- **TASK TO COMPLETE**: Reproduce each of the following lines verbatim, character for character and in the original order.

- **DATA PROVIDED**:
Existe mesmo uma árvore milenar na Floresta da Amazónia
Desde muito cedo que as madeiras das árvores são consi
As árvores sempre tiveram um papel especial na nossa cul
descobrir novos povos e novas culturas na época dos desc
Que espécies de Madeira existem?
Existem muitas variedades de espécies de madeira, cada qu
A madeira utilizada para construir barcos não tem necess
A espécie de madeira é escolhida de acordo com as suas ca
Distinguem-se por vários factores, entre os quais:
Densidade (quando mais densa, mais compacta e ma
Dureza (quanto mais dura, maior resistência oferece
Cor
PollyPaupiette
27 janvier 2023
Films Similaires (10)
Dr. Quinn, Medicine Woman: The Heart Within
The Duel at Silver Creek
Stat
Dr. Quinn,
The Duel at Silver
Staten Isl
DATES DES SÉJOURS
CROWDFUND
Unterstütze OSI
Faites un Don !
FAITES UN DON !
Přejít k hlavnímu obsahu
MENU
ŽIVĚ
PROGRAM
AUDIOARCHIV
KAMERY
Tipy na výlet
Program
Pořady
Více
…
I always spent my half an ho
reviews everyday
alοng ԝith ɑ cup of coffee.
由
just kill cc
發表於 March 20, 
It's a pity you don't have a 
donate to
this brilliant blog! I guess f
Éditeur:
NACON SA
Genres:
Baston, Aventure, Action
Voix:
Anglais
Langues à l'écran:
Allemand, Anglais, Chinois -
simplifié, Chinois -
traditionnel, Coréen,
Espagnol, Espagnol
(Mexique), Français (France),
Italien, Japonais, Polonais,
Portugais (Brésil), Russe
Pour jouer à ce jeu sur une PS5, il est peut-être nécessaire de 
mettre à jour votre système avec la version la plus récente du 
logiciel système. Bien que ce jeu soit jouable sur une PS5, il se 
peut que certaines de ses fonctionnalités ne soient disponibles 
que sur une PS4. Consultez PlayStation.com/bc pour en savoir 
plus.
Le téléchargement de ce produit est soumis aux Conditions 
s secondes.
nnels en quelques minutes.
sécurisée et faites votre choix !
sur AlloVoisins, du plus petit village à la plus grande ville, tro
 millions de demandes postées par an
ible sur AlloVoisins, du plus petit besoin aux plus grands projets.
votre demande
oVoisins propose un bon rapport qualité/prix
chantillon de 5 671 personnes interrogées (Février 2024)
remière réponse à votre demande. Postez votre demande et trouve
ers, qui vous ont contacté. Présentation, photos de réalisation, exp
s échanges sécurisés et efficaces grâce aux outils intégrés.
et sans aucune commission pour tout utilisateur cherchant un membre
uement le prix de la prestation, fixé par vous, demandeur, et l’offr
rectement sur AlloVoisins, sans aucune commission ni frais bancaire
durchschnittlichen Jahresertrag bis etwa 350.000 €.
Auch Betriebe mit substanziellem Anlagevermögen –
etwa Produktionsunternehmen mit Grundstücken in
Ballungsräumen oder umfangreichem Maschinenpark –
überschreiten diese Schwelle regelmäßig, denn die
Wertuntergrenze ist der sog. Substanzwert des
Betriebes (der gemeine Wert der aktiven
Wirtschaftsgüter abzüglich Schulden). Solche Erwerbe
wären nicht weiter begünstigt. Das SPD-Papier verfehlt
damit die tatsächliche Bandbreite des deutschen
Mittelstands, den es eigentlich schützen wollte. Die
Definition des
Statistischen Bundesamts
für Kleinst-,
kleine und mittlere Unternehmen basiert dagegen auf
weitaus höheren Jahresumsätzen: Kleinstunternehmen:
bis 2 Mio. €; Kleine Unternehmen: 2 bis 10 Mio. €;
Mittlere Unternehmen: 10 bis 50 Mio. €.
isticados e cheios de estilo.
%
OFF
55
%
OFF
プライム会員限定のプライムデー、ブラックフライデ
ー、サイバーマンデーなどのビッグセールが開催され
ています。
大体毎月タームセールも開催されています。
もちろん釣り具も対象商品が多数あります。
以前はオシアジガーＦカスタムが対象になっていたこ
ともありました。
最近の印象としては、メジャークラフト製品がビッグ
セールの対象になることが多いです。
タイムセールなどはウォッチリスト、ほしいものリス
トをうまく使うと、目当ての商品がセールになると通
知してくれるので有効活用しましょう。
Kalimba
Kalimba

- **ANSWER SECTION**:
Existe mesmo uma árvore milenar na Floresta da Amazónia
Desde muito cedo que as madeiras das árvores são consi
As árvores sempre tiveram um papel especial na nossa cul
descobrir novos povos e novas culturas na época dos desc
Que espécies de Madeira existem?
Existem muitas variedades de espécies de madeira, cada qu
A madeira utilizada para construir barcos não tem necess
A espécie de madeira é escolhida de acordo com as suas ca
Distinguem-se por vários factores, entre os quais:
Densidade (quando mais densa, mais compacta e ma
Dureza (quanto mais dura, maior resistência oferece
Cor
PollyPaupiette
27 janvier 2023
Films Similaires (10)
Dr. Quinn, Medicine Woman: The Heart Within
The Duel at Silver Creek
Stat
Dr. Quinn,
The Duel at Silver
Staten Isl
DATES DES SÉJOURS
CROWDFUND
Unterstütze OSI
Faites un Don !
FAITES UN DON !
Přejít k hlavnímu obsahu
MENU
ŽIVĚ
PROGRAM
AUDIOARCHIV
KAMERY
Tipy na výlet
Program
Pořady
Více
…
I always spent my half an ho
reviews everyday
alοng ԝith ɑ cup of coffee.
由
just kill cc
發表於 March 20, 
It's a pity you don't have a 
donate to
this brilliant blog! I guess f
Éditeur:
NACON SA
Genres:
Baston, Aventure, Action
Voix:
Anglais
Langues à l'écran:
Allemand, Anglais, Chinois -
simplifié, Chinois -
traditionnel, Coréen,
Espagnol, Espagnol
(Mexique), Français (France),
Italien, Japonais, Polonais,
Portugais (Brésil), Russe
Pour jouer à ce jeu sur une PS5, il est peut-être nécessaire de 
mettre à jour votre système avec la version la plus récente du 
logiciel système. Bien que ce jeu soit jouable sur une PS5, il se 
peut que certaines de ses fonctionnalités ne soient disponibles 
que sur une PS4. Consultez PlayStation.com/bc pour en savoir 
plus.
Le téléchargement de ce produit est soumis aux Conditions 
s secondes.
nnels en quelques minutes.
sécurisée et faites votre choix !
sur AlloVoisins, du plus petit village à la plus grande ville, tro
 millions de demandes postées par an
ible sur AlloVoisins, du plus petit besoin aux plus grands projets.
votre demande
oVoisins propose un bon rapport qualité/prix
chantillon de 5 671 personnes interrogées (Février 2024)
remière réponse à votre demande. Postez votre demande et trouve
ers, qui vous ont contacté. Présentation, photos de réalisation, exp
s échanges sécurisés et efficaces grâce aux outils intégrés.
et sans aucune commission pour tout utilisateur cherchant un membre
uement le prix de la prestation, fixé par vous, demandeur, et l’offr
rectement sur AlloVoisins, sans aucune commission ni frais bancaire
durchschnittlichen Jahresertrag bis etwa 350.000 €.
Auch Betriebe mit substanziellem Anlagevermögen –
etwa Produktionsunternehmen mit Grundstücken in
Ballungsräumen oder umfangreichem Maschinenpark –
überschreiten diese Schwelle regelmäßig, denn die
Wertuntergrenze ist der sog. Substanzwert des
Betriebes (der gemeine Wert der aktiven
Wirtschaftsgüter abzüglich Schulden). Solche Erwerbe
wären nicht weiter begünstigt. Das SPD-Papier verfehlt
damit die tatsächliche Bandbreite des deutschen
Mittelstands, den es eigentlich schützen wollte. Die
Definition des
Statistischen Bundesamts
für Kleinst-,
kleine und mittlere Unternehmen basiert dagegen auf
weitaus höheren Jahresumsätzen: Kleinstunternehmen:
bis 2 Mio. €; Kleine Unternehmen: 2 bis 10 Mio. €;
Mittlere Unternehmen: 10 bis 50 Mio. €.
isticados e cheios de estilo.
%
OFF
55
%
OFF
プライム会員限定のプライムデー、ブラックフライデ
ー、サイバーマンデーなどのビッグセールが開催され
ています。
大体毎月タームセールも開催されています。
もちろん釣り具も対象商品が多数あります。
以前はオシアジガーＦカスタムが対象になっていたこ
ともありました。
最近の印象としては、メジャークラフト製品がビッグ
セールの対象になることが多いです。
タイムセールなどはウォッチリスト、ほしいものリス
トをうまく使うと、目当ての商品がセールになると通
知してくれるので有効活用しましょう。
Kalimba
Kalimba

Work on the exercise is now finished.